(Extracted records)
*** Begin section ***

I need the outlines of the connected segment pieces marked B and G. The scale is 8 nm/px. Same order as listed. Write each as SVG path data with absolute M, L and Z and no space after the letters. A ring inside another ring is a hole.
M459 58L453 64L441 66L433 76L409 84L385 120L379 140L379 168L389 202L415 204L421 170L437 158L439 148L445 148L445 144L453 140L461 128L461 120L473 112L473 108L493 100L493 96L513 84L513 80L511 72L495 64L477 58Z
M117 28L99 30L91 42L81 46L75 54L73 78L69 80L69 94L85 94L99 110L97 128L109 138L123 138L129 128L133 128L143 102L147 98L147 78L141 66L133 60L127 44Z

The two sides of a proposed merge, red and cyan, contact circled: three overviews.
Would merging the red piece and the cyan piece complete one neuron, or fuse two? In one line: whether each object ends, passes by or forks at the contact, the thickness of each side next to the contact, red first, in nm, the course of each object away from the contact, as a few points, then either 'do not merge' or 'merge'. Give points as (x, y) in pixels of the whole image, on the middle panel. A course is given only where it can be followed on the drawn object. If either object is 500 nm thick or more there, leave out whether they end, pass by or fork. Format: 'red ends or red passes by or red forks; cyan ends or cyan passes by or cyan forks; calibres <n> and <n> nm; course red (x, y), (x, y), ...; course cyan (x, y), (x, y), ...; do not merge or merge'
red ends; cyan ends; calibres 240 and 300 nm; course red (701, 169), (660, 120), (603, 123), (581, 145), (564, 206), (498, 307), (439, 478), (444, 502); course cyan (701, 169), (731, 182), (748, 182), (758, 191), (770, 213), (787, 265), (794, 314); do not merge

*** End section ***
*** Begin section ***

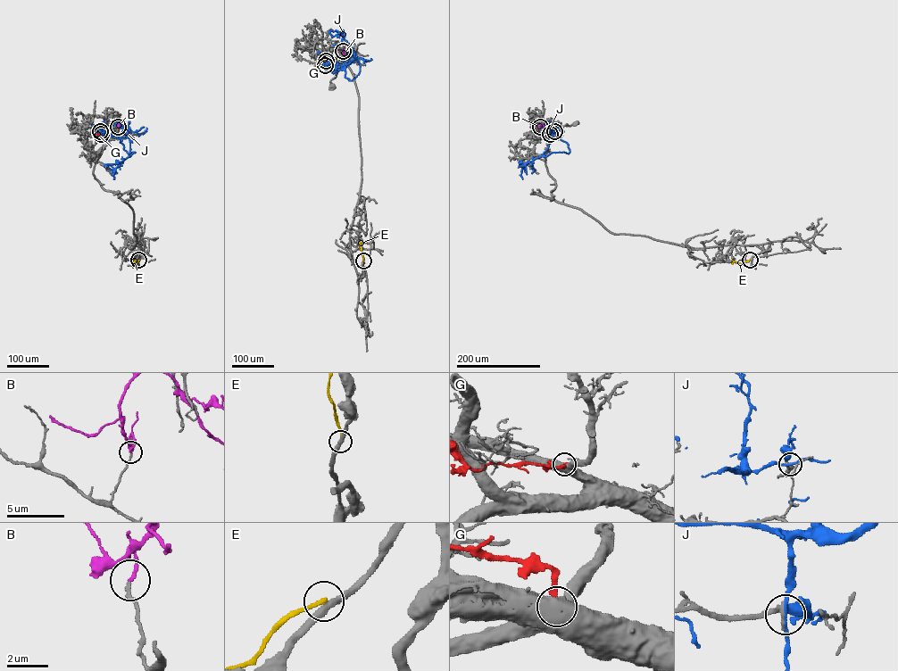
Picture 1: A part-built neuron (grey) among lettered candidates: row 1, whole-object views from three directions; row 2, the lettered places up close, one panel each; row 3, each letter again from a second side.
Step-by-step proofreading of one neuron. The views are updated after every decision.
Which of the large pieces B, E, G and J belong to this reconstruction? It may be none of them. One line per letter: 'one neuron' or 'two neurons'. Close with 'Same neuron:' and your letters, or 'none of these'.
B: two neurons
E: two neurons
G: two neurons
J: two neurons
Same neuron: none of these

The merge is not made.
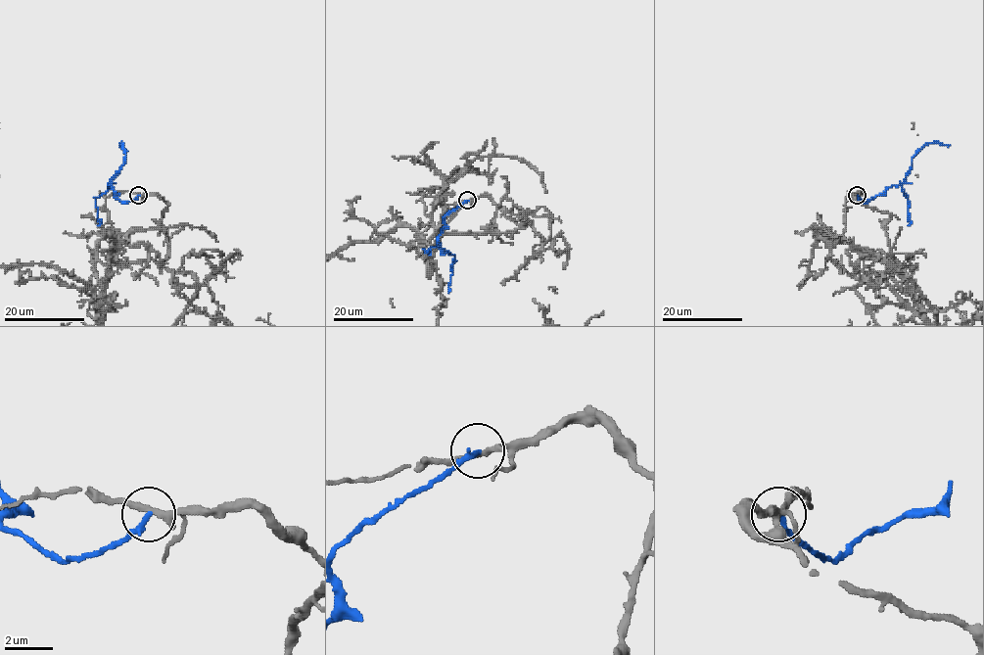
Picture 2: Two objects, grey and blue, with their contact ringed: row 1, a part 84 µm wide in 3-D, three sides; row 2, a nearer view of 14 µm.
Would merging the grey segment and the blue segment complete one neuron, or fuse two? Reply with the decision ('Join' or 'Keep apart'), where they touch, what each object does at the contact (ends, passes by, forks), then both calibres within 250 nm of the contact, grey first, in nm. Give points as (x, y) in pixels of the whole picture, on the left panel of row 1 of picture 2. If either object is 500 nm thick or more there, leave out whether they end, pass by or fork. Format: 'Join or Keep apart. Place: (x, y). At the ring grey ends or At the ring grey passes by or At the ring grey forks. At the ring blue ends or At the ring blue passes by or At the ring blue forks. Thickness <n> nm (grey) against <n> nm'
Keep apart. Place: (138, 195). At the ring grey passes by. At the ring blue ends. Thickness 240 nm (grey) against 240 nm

*** End section ***

▸ **Aim of the task**: Going back to the entries above, set down exactly the lines that begin at the one with "I need the outlines" and end at the one with "The two sides", both included, and nothing else.

▸ **Reply to the task**:
I need the outlines of the connected segment pieces marked B and G. The scale is 8 nm/px. Same order as listed. Write each as SVG path data with absolute M, L and Z and no space after the letters. A ring inside another ring is a hole.
M459 58L453 64L441 66L433 76L409 84L385 120L379 140L379 168L389 202L415 204L421 170L437 158L439 148L445 148L445 144L453 140L461 128L461 120L473 112L473 108L493 100L493 96L513 84L513 80L511 72L495 64L477 58Z
M117 28L99 30L91 42L81 46L75 54L73 78L69 80L69 94L85 94L99 110L97 128L109 138L123 138L129 128L133 128L143 102L147 98L147 78L141 66L133 60L127 44Z

The two sides of a proposed merge, red and cyan, contact circled: three overviews.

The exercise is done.